A fighter who powered his way through the ranks of boxing to be crowned the Flyweight champion of the world, Juan Francisco Estrada or ‘El Gallo’ is widely recognised as one of Mexico’s most famous boxers. However as revealed in Michael Medoway’s stirring documentary short, El Gallo’s sporting success was built from the tumultuous beginnings of a childhood marked by loss and tragedy. Medoway joins us on DN today to explain how he told the boxer’s story by juxtaposing the challenges of the past and the present in order to reveal the inspiring tenacity of ‘The Rooster’.
This might sound strange, but I think the film found me, quite like how boxing found Juan “El Gallo” Estrada. I was on set shooting a commercial when I struck up a conversation with one of our coordinators, Lizette De Los Santos. She told me how she photographs boxers and she began to show me her work, which I was immediately drawn to. She began to tell me about El Gallo’s story and how he had gone through tremendous tragedy in his childhood. We joked around about doing a documentary about him, but then after speaking a bit more the conversation got more serious.
Lizette had gotten to know the manager and El Gallo’s team, so she reached out to them the next day. After getting a positive response from El Gallo’s team, I started looking for a way to fund the project. At the time I was producing commercials for the Japanese market at Downtown Reel. When I approached the EP, Jeff Murray, whom I largely credit with starting my directing career, he enthusiastically told me, “Whatever it takes, I’m all in.”

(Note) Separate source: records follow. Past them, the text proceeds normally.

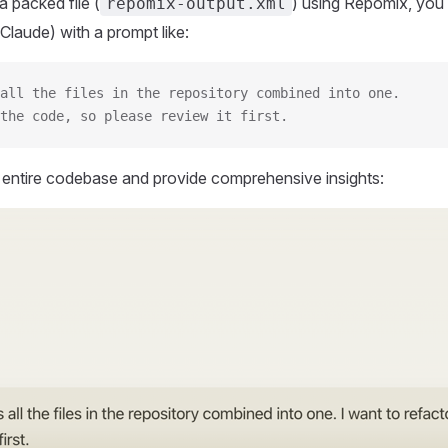
 packed file (
) using Repomix, you 
repomix-output.xml
Claude) with a prompt like:
all the files in the repository combined into one.
the code, so please review it first.
r entire codebase and provide comprehensive insights: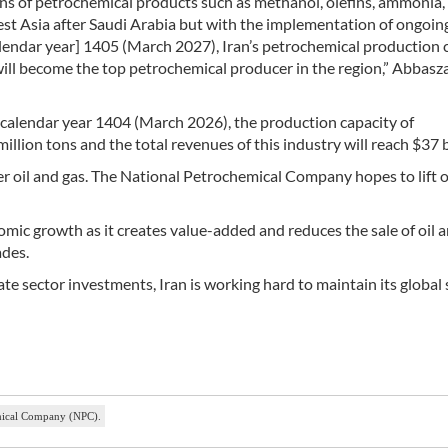
ons of petrochemical products such as methanol, olefins, ammonia,
West Asia after Saudi Arabia but with the implementation of ongoin
alendar year] 1405 (March 2027), Iran’s petrochemical production 
 will become the top petrochemical producer in the region,” Abbas
 calendar year 1404 (March 2026), the production capacity of
illion tons and the total revenues of this industry will reach $37 b
er oil and gas. The National Petrochemical Company hopes to lift 
omic growth as it creates value-added and reduces the sale of oil 
des.
 sector investments, Iran is working hard to maintain its global 
emical Company (NPC).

The film at its core is about accepting loss and coming back stronger from it.
So then everything became very real. A month after the day Liz and I met on set – we found ourselves in Hermosillo, Sonora Mexico where El Gallo was training for his upcoming title fight. Because we rushed into production so quickly we needed a solid local production team to get the ball rolling immediately – so we turned to Gusana Films in Mexico, who serviced the production for us.
I knew from our first conversations that I wanted this film to be about two people. Young El Gallo living through the tragedies of his youth and the present day El Gallo, preparing for the biggest fight of his career. El Gallo’s tragedy ridden childhood forever changed his life’s trajectory – using his personal losses and his deep family ties to fuel his drive. The film at its core is about accepting loss and coming back stronger from it. Both Young El Gallo and present day El Gallo confront loss and find ways to overcome it.
With any project I work on, I often try to find inspiration by coming up with a single shot that will represent the film as a whole. The shot of Young El Gallo silhouetted on a hilltop was the first shot that came to me. I pictured a vulnerable child against a barren landscape, stripped of hope and of his childhood. This shot for me set the whole tone of the flashbacks when we see El Gallo as a child.
We were in Hermosillo for about a week. To shoot all of the young El Gallo recreation scenes like the crumbling house, the boxing tree and the training facility we had to make existing locations in Hermosillo work for us. Luckily we happened across an abandoned casino “Casino del Diablo,” which is where we shot the crumbling house, and the tree scene. We used the gym that El Gallo actually trained at when he was a kid as well as the boxing gym where he trains today.
For our shoot in Mexico, our DP Alejandro A. Wilkins did a series of camera and lens tests (thanks to Camtec LA) and we ended up opting to shoot on the Arri Alexa Mini with Kowa Anamorphics. The film is a mix of traditional hand-held photography along with gimbal work, utilizing the Movi Pro. We thought the vintage glass provided a nice softness to the image that we needed for the flashback sequences, but also added a bit of character and grit to the training sequences as well.
The fight night sequences were a mix of the RED footage along with HBO and DAZN’s broadcast footage. We decided to shoot on the Red Weapon Helium and an Angenieux EZ-1 zoom lens. We wanted the fight to be captured on modern glass and the ridiculously high resolution of that camera to give the fight night a crisp look and visually separate it from the rest of the film. The 8K resolution also allowed for reframing in post.
When he lost the fight in a very close decision it was a proverbial gut punch.
As most films tend to be, making this one was an emotional roller-coaster. After shooting the film in Mexico, we came back to the states awaiting the big fight at The Forum in Inglewood, CA. We had shot an ending where young El Gallo celebrated a victory, which we were going to intercut with HBO footage of El Gallo winning the title. (Spoiler Alert) When he lost the fight in a very close decision it was a proverbial gut punch. We’d have to wait until their inevitable rematch to get the ending we always wanted – which happily, we now have.
Editorial was a huge obstacle for me personally as I don’t speak Spanish. I happened upon this killer post house, TruLove Post in LA that does a lot of Spanish speaking content. They were a one stop shop for the edit, sound design and music composition and we never could’ve made the film without their tireless work.
El Gallo is definitely the most exciting and meaningful film I’ve ever done. Most of my documentary work has been in advertising and this is the first time I’ve been able to tell a person’s story in a way that best captures the essence of their character and life story, without commercial interests shifting the focus.